* YOUR TASK *
Please revise the rows, changing every "哪吒2" to "Ne Zha 2" and keeping everything else the same. Omit the pictures from your answer.

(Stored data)
▼▼▼

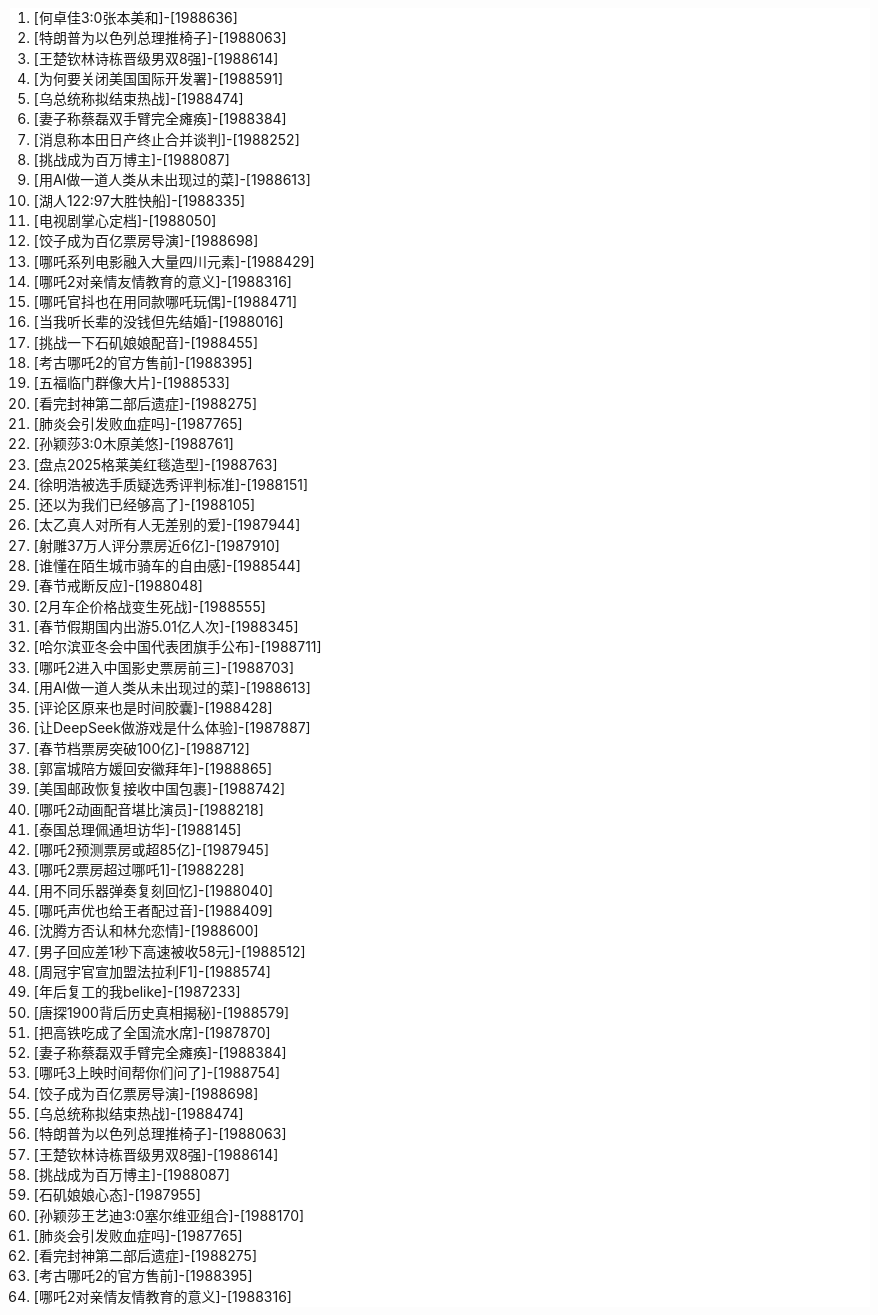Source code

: 1. [何卓佳3:0张本美和]-[1988636]
1. [特朗普为以色列总理推椅子]-[1988063]
1. [王楚钦林诗栋晋级男双8强]-[1988614]
1. [为何要关闭美国国际开发署]-[1988591]
1. [乌总统称拟结束热战]-[1988474]
1. [妻子称蔡磊双手臂完全瘫痪]-[1988384]
1. [消息称本田日产终止合并谈判]-[1988252]
1. [挑战成为百万博主]-[1988087]
1. [用AI做一道人类从未出现过的菜]-[1988613]
1. [湖人122:97大胜快船]-[1988335]
1. [电视剧掌心定档]-[1988050]
1. [饺子成为百亿票房导演]-[1988698]
1. [哪吒系列电影融入大量四川元素]-[1988429]
1. [哪吒2对亲情友情教育的意义]-[1988316]
1. [哪吒官抖也在用同款哪吒玩偶]-[1988471]
1. [当我听长辈的没钱但先结婚]-[1988016]
1. [挑战一下石矶娘娘配音]-[1988455]
1. [考古哪吒2的官方售前]-[1988395]
1. [五福临门群像大片]-[1988533]
1. [看完封神第二部后遗症]-[1988275]
1. [肺炎会引发败血症吗]-[1987765]
1. [孙颖莎3:0木原美悠]-[1988761]
1. [盘点2025格莱美红毯造型]-[1988763]
1. [徐明浩被选手质疑选秀评判标准]-[1988151]
1. [还以为我们已经够高了]-[1988105]
1. [太乙真人对所有人无差别的爱]-[1987944]
1. [射雕37万人评分票房近6亿]-[1987910]
1. [谁懂在陌生城市骑车的自由感]-[1988544]
1. [春节戒断反应]-[1988048]
1. [2月车企价格战变生死战]-[1988555]
1. [春节假期国内出游5.01亿人次]-[1988345]
1. [哈尔滨亚冬会中国代表团旗手公布]-[1988711]
1. [哪吒2进入中国影史票房前三]-[1988703]
1. [用AI做一道人类从未出现过的菜]-[1988613]
1. [评论区原来也是时间胶囊]-[1988428]
1. [让DeepSeek做游戏是什么体验]-[1987887]
1. [春节档票房突破100亿]-[1988712]
1. [郭富城陪方媛回安徽拜年]-[1988865]
1. [美国邮政恢复接收中国包裹]-[1988742]
1. [哪吒2动画配音堪比演员]-[1988218]
1. [泰国总理佩通坦访华]-[1988145]
1. [哪吒2预测票房或超85亿]-[1987945]
1. [哪吒2票房超过哪吒1]-[1988228]
1. [用不同乐器弹奏复刻回忆]-[1988040]
1. [哪吒声优也给王者配过音]-[1988409]
1. [沈腾方否认和林允恋情]-[1988600]
1. [男子回应差1秒下高速被收58元]-[1988512]
1. [周冠宇官宣加盟法拉利F1]-[1988574]
1. [年后复工的我belike]-[1987233]
1. [唐探1900背后历史真相揭秘]-[1988579]
1. [把高铁吃成了全国流水席]-[1987870]
1. [妻子称蔡磊双手臂完全瘫痪]-[1988384]
1. [哪吒3上映时间帮你们问了]-[1988754]
1. [饺子成为百亿票房导演]-[1988698]
1. [乌总统称拟结束热战]-[1988474]
1. [特朗普为以色列总理推椅子]-[1988063]
1. [王楚钦林诗栋晋级男双8强]-[1988614]
1. [挑战成为百万博主]-[1988087]
1. [石矶娘娘心态]-[1987955]
1. [孙颖莎王艺迪3:0塞尔维亚组合]-[1988170]
1. [肺炎会引发败血症吗]-[1987765]
1. [看完封神第二部后遗症]-[1988275]
1. [考古哪吒2的官方售前]-[1988395]
1. [哪吒2对亲情友情教育的意义]-[1988316]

▲▲▲

* RESULT FOR THIS TASK *
Source code

: 1. [何卓佳3:0张本美和]-[1988636]
1. [特朗普为以色列总理推椅子]-[1988063]
1. [王楚钦林诗栋晋级男双8强]-[1988614]
1. [为何要关闭美国国际开发署]-[1988591]
1. [乌总统称拟结束热战]-[1988474]
1. [妻子称蔡磊双手臂完全瘫痪]-[1988384]
1. [消息称本田日产终止合并谈判]-[1988252]
1. [挑战成为百万博主]-[1988087]
1. [用AI做一道人类从未出现过的菜]-[1988613]
1. [湖人122:97大胜快船]-[1988335]
1. [电视剧掌心定档]-[1988050]
1. [饺子成为百亿票房导演]-[1988698]
1. [哪吒系列电影融入大量四川元素]-[1988429]
1. [Ne Zha 2对亲情友情教育的意义]-[1988316]
1. [哪吒官抖也在用同款哪吒玩偶]-[1988471]
1. [当我听长辈的没钱但先结婚]-[1988016]
1. [挑战一下石矶娘娘配音]-[1988455]
1. [考古Ne Zha 2的官方售前]-[1988395]
1. [五福临门群像大片]-[1988533]
1. [看完封神第二部后遗症]-[1988275]
1. [肺炎会引发败血症吗]-[1987765]
1. [孙颖莎3:0木原美悠]-[1988761]
1. [盘点2025格莱美红毯造型]-[1988763]
1. [徐明浩被选手质疑选秀评判标准]-[1988151]
1. [还以为我们已经够高了]-[1988105]
1. [太乙真人对所有人无差别的爱]-[1987944]
1. [射雕37万人评分票房近6亿]-[1987910]
1. [谁懂在陌生城市骑车的自由感]-[1988544]
1. [春节戒断反应]-[1988048]
1. [2月车企价格战变生死战]-[1988555]
1. [春节假期国内出游5.01亿人次]-[1988345]
1. [哈尔滨亚冬会中国代表团旗手公布]-[1988711]
1. [Ne Zha 2进入中国影史票房前三]-[1988703]
1. [用AI做一道人类从未出现过的菜]-[1988613]
1. [评论区原来也是时间胶囊]-[1988428]
1. [让DeepSeek做游戏是什么体验]-[1987887]
1. [春节档票房突破100亿]-[1988712]
1. [郭富城陪方媛回安徽拜年]-[1988865]
1. [美国邮政恢复接收中国包裹]-[1988742]
1. [Ne Zha 2动画配音堪比演员]-[1988218]
1. [泰国总理佩通坦访华]-[1988145]
1. [Ne Zha 2预测票房或超85亿]-[1987945]
1. [Ne Zha 2票房超过哪吒1]-[1988228]
1. [用不同乐器弹奏复刻回忆]-[1988040]
1. [哪吒声优也给王者配过音]-[1988409]
1. [沈腾方否认和林允恋情]-[1988600]
1. [男子回应差1秒下高速被收58元]-[1988512]
1. [周冠宇官宣加盟法拉利F1]-[1988574]
1. [年后复工的我belike]-[1987233]
1. [唐探1900背后历史真相揭秘]-[1988579]
1. [把高铁吃成了全国流水席]-[1987870]
1. [妻子称蔡磊双手臂完全瘫痪]-[1988384]
1. [哪吒3上映时间帮你们问了]-[1988754]
1. [饺子成为百亿票房导演]-[1988698]
1. [乌总统称拟结束热战]-[1988474]
1. [特朗普为以色列总理推椅子]-[1988063]
1. [王楚钦林诗栋晋级男双8强]-[1988614]
1. [挑战成为百万博主]-[1988087]
1. [石矶娘娘心态]-[1987955]
1. [孙颖莎王艺迪3:0塞尔维亚组合]-[1988170]
1. [肺炎会引发败血症吗]-[1987765]
1. [看完封神第二部后遗症]-[1988275]
1. [考古Ne Zha 2的官方售前]-[1988395]
1. [Ne Zha 2对亲情友情教育的意义]-[1988316]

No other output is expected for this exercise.